29
de janeiro de 2013 | N° 17327
DAVID
COIMBRA
Não consigo
esquecer
Vi
uma menina em meio aos cadáveres, no ginásio de Santa Maria.
Não
consigo esquecer aquela menina.
Eu
estava caminhando pelos corredores de corpos das vítimas do incêndio na boate,
estava angustiado com o cenário de horror. Na verdade, não sabia exatamente o
que pensar nem o que sentir, e ainda estou pensando, ainda estou sentindo.
Então,
avancei pelo corredor central, até onde haviam sido dispostas as mulheres,
todas elas cobertas até a cintura por uma lona.
E a
vi.
Ela
estava deitada à direita do corredor principal, numa das fileiras frontais. Era
uma moreninha de cabelos pretos e lisos que lhe escorriam até um palmo abaixo
dos ombros. O que primeiro me chamou a atenção foram, exatamente, os cabelos.
Pareciam estar penteados.
Tinham
brilho. Em seguida, olhei bem para seu rosto. Era bonita, de feições delicadas,
boca e nariz pequenos. Os olhos escuros estavam semiabertos, como se ainda
enxergassem ou estivessem se abrindo de um sono reparador. Era muito jovem.

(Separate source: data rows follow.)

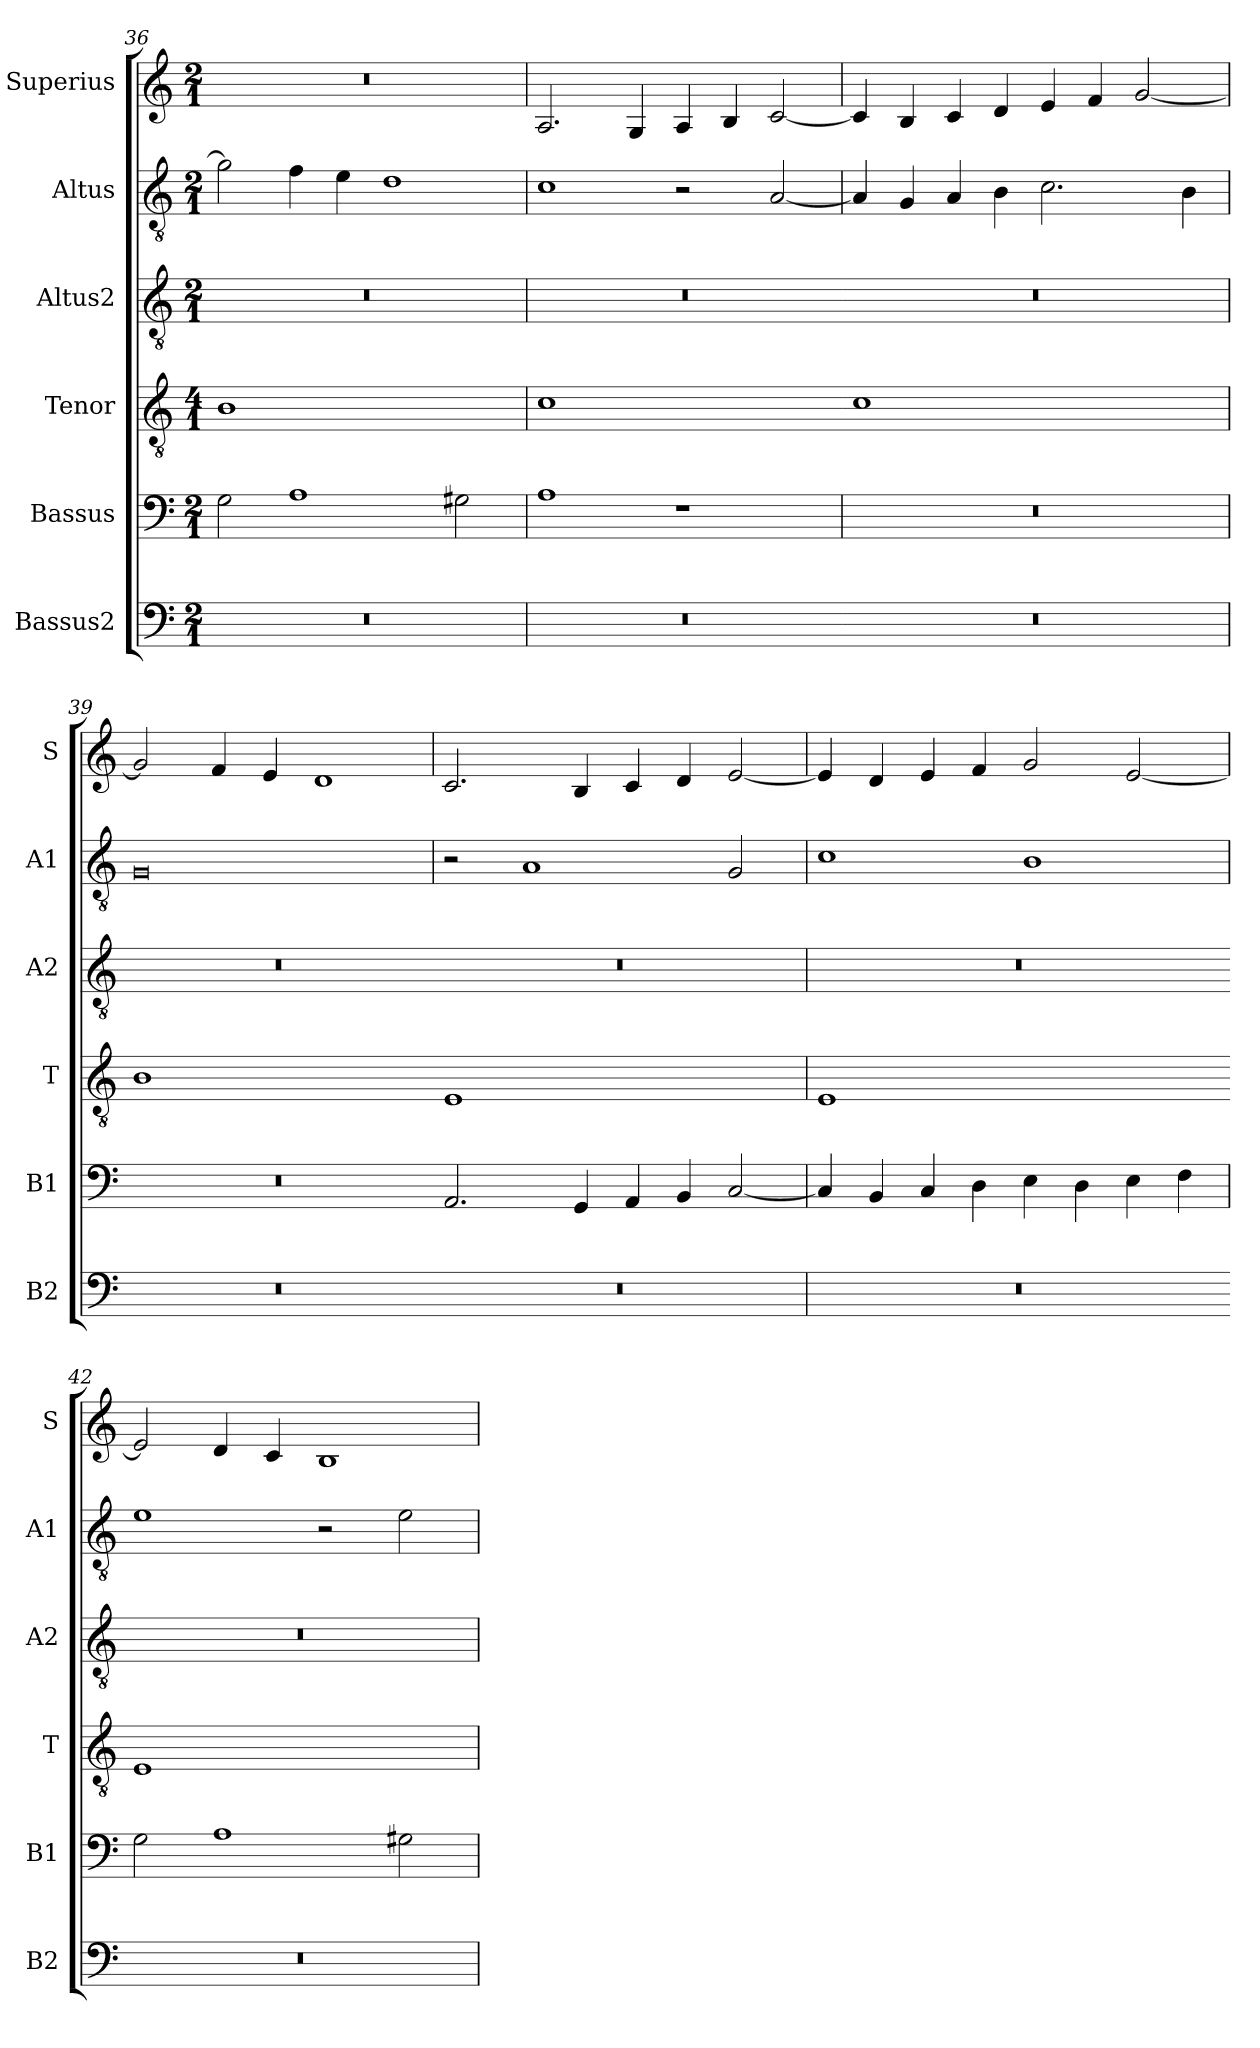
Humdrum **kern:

**kern	**kern	**kern	**kern	**kern	**kern
*part6	*part5	*part4	*part3	*part2	*part1
*staff6	*staff5	*staff4	*staff3	*staff2	*staff1
*I"Bassus2	*I"Bassus	*I"Tenor	*I"Altus2	*I"Altus	*I"Superius
*I'B2	*I'B1	*I'T	*I'A2	*I'A1	*I'S
*clefF4	*clefF4	*clefGv2	*clefGv2	*clefGv2	*clefG2
*k[]	*k[]	*k[]	*k[]	*k[]	*k[]
*M2/1	*M2/1	*M4/1	*M2/1	*M2/1	*M2/1
=36	=36	=36	=36	=36	=36
!	!	!LO:N:vis=1	!	!	!
0r	2G\	0B	0r	2g\]	0r
.	1A	.	.	4f\	.
.	.	.	.	4e\	.
.	.	.	.	1d	.
.	2G#X\	.	.	.	.
=37	=37	=37	=37	=37	=37
!	!	!LO:N:vis=1	!	!	!
0r	1A	0c	0r	1c	2.A/
.	.	.	.	.	4G/
.	1r	.	.	2r	4A/
.	.	.	.	.	4B/
.	.	.	.	[2A/	[2c/
=38	=38	=38-	=38	=38	=38
!	!	!LO:N:vis=1	!	!	!
0r	0r	0c	0r	4A/]	4c/]
.	.	.	.	4G/	4B/
.	.	.	.	4A/	4c/
.	.	.	.	4B\	4d/
.	.	.	.	2.c\	4e/
.	.	.	.	.	4f/
.	.	.	.	.	[2g/
.	.	.	.	4B\	.
=39	=39	=39	=39	=39	=39
!	!	!LO:N:vis=1	!	!	!
0r	0r	0B	0r	0G	2g/]
.	.	.	.	.	4f/
.	.	.	.	.	4e/
.	.	.	.	.	1d
=40	=40	=40-	=40	=40	=40
!	!	!LO:N:vis=1	!	!	!
0r	2.AA/	0E	0r	2r	2.c/
.	.	.	.	1A	.
.	4GG/	.	.	.	4B/
.	4AA/	.	.	.	4c/
.	4BB/	.	.	.	4d/
.	[2C/	.	.	2G/	[2e/
=41	=41	=41	=41	=41	=41
!	!	!LO:N:vis=1	!	!	!
0r	4C/]	0E	0r	1c	4e/]
.	4BB/	.	.	.	4d/
.	4C/	.	.	.	4e/
.	4D\	.	.	.	4f/
.	4E\	.	.	1B	2g/
.	4D\	.	.	.	.
.	4E\	.	.	.	[2e/
.	4F\	.	.	.	.
=42	=42	=42-	=42	=42	=42
!	!	!LO:N:vis=1	!	!	!
0r	2G\	0E	0r	1e	2e/]
.	1A	.	.	.	4d/
.	.	.	.	.	4c/
.	.	.	.	2r	1B
.	2G#X\	.	.	2e\	.
=	=	=	=	=	=
*-	*-	*-	*-	*-	*-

Quantos anos teria? Dezoito? Dezenove no máximo.
Eu
ia para um lado e para outro, mas acabava voltando e olhando-a. Por algum
motivo, precisava olhá-la. Pensei que parecia uma menina bem cuidada. Sim, uma
menina tratada com doçura, como têm de ser tratadas as meninas. Devia ser o
orgulho dos pais, a paixão dos avós. Provavelmente estudava nos semestres
iniciais de alguma das faculdades de Santa Maria. Talvez Veterinária. Sim,
aposto que era Veterinária, a menina devia adorar bichos.
Devia
ser uma menina alegre, que iluminava os locais em que chegava. Devia estar no
primeiro namorado, nos primeiros beijos, nas primeiras dores de amor. Espantoso
como dela emanava serenidade. A impressão era de que logo se ergueria dali,
sorridente e estremunhada do adormecer, e olharia para mim, e me cumprimentaria
com leveza, e sairia daquele lugar macabro com passos de quem já foi bailarina.
Lembrei
de uma história contada no Evangelho de São Marcos. Jesus chega ao velório de
uma menina. Todos choram, e ele diz:
–
Por que estão chorando? Ela não está morta, está apenas dormindo.
As
pessoas caçoam de Jesus, mas ele se aproxima do corpo e ordena:
–
Talita, cumi!
Ou
seja: – Menina, levanta! E a
menina se levantou para a vida.
Pensei
que aquela menina de Santa Maria poderia se levantar para a vida naquele
momento. Porque ela parecia, mesmo, viva. Tão bela, tão criança, tanto para
fazer neste mundo. E aí olhei para ela e pensei: menina, levanta! E, por um
momento, acreditei que ela pudesse, de fato, se levantar.
Olhei,
olhei, mas ela não se mexia. Como podia, aquela menina ali? Não podia. Não
devia. E de novo pedi: menina, levanta! E a fitei, fixamente. Levanta, menina,
pedi outra vez. Levanta. Levanta. Levanta. Levanta.